I used to use this blog mostly to write about what I was reading, and I have been reading again, though at first, right after the earthquake, I couldn't focus enough to read much at all. Here's what I've finished lately.
Book #5 of the year was The Private Patient, by P.D. James. I always enjoy James' books, but either this one wasn't as good as the others or that old focus wasn't back. I couldn't tell you much about this book.
Book #6 was The Secret of Lost Things, by Sheridan Hay, the story of Rosemary Savage, from Tasmania, who moves to New York and works in a bookstore. There were some things I liked about this book but ultimately it was disappointing. I thought it would be a literary mystery about a lost novel by Herman Melville, but it was mostly about the bizarre personalities who worked at the bookstore with Rosemary, and while they were interesting at first, they palled before I finished the book.
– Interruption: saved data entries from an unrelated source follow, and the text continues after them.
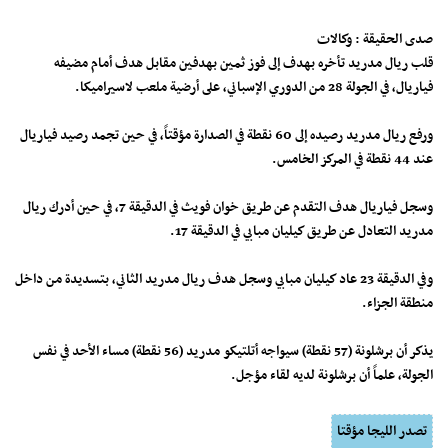
صدى الحقيقة : وكالات
قلب ريال مدريد تأخره بهدف إلى فوز ثمين بهدفين مقابل هدف أمام مضيفه
فياريال، في الجولة 28 من الدوري الإسباني، على أرضية ملعب لاسيراميكا.
ورفع ريال مدريد رصيده إلى 60 نقطة في الصدارة مؤقتاً، في حين تجمد رصيد فياريال
عند 44 نقطة في المركز الخامس.
وسجل فياريال هدف التقدم عن طريق خوان فويث في الدقيقة 7، في حين أدرك ريال
مدريد التعادل عن طريق كيليان مبابي في الدقيقة 17.
وفي الدقيقة 23 عاد كيليان مبابي وسجل هدف ريال مدريد الثاني، بتسديدة من داخل
منطقة الجزاء.
يذكر أن برشلونة (57 نقطة) سيواجه أتلتيكو مدريد (56 نقطة) مساء الأحد في نفس
الجولة، علماً أن برشلونة لديه لقاء مؤجل.
تصدر الليجا مؤقتا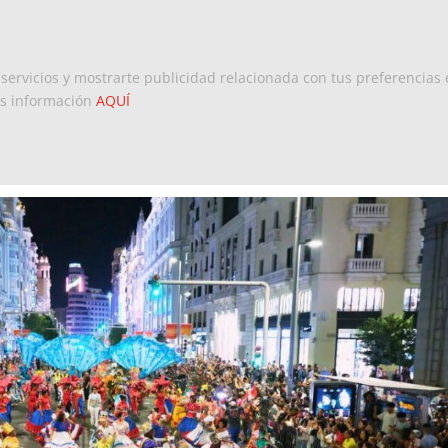
Inicio
Europa
Dominicanos 
 servicios y mostrarte publicidad relacionada con tus preferencias 
ás información
AQUÍ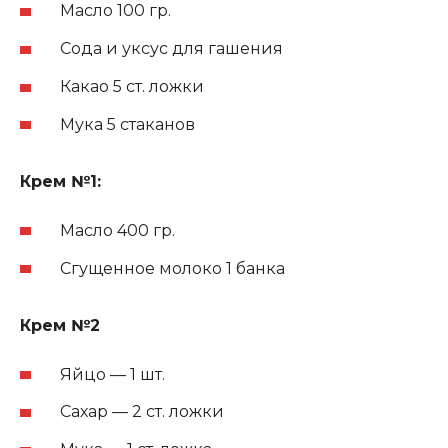
Масло 100 гр.
Сода и уксус для гашения
Какао 5 ст. ложки
Мука 5 стаканов
Крем №1:
Масло 400 гр.
Сгущенное молоко 1 банка
Крем №2
Яйцо — 1 шт.
Сахар — 2 ст. ложки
Book #7 was An Echo in the Bone, by Diana Gabaldon. This is the seventh - yes, seventh - book in the Outlander series. I feel a sense of obligation to these characters since I have read so many thousands of pages of their story (this installment was over 800 pages long). It's a time travel series, the first of its kind I have ever read, and after getting through a horrible scene in the first or second book that almost made me quit reading, I have persevered. Gabaldon does a lot of research and there are many interesting details about the 18th century, particularly medical information, since Claire, one of the protagonists, was a doctor in her original life (before traveling back in time). But I have to admit that I was kind of forcing it to finish this. The books are also bodice-rippers, with steamy scenes every few dozen pages that get a bit old. And guess what? This isn't the last book! She's working on the eighth! And I'll probably read that one too!
Book #8 was Friday Nights, by Joanna Trollope. When I read another of her books I wrote, "Trollope is very good on vagaries of emotion in all kinds of characters." I'd say the same about this one. (Here's that review.) It was a quick, light read.
Either I haven't been choosing books well or I'm not really back to my full reading self. By May 17th last year I had read 25 books. I'm aware that plenty of people don't read eight books in a year even if they weren't in an earthquake, but for me it's not normal to read so few books and enjoy them so little. But reading at all is progress, I suppose.
I also abandoned two other books after reading about halfway through. Take it from an earthquake survivor: life is too short to read books you aren't enjoying at all.
Here's today's Saturday Review of Books.
2 hours ago
2 comments:
I really, really liked Outlander (the first book in the Gabaldon series). The second book was okay, but the third was just too over the top for me; I stopped reading at that point. I'd forgotten that Claire became a doctor. She's a nurse in the first book.
Which scene was it you nearly didn't make it through?
The scene I nearly didn't make it through was the one where Jamie was being tortured. I think it's in the second book. It was horrible.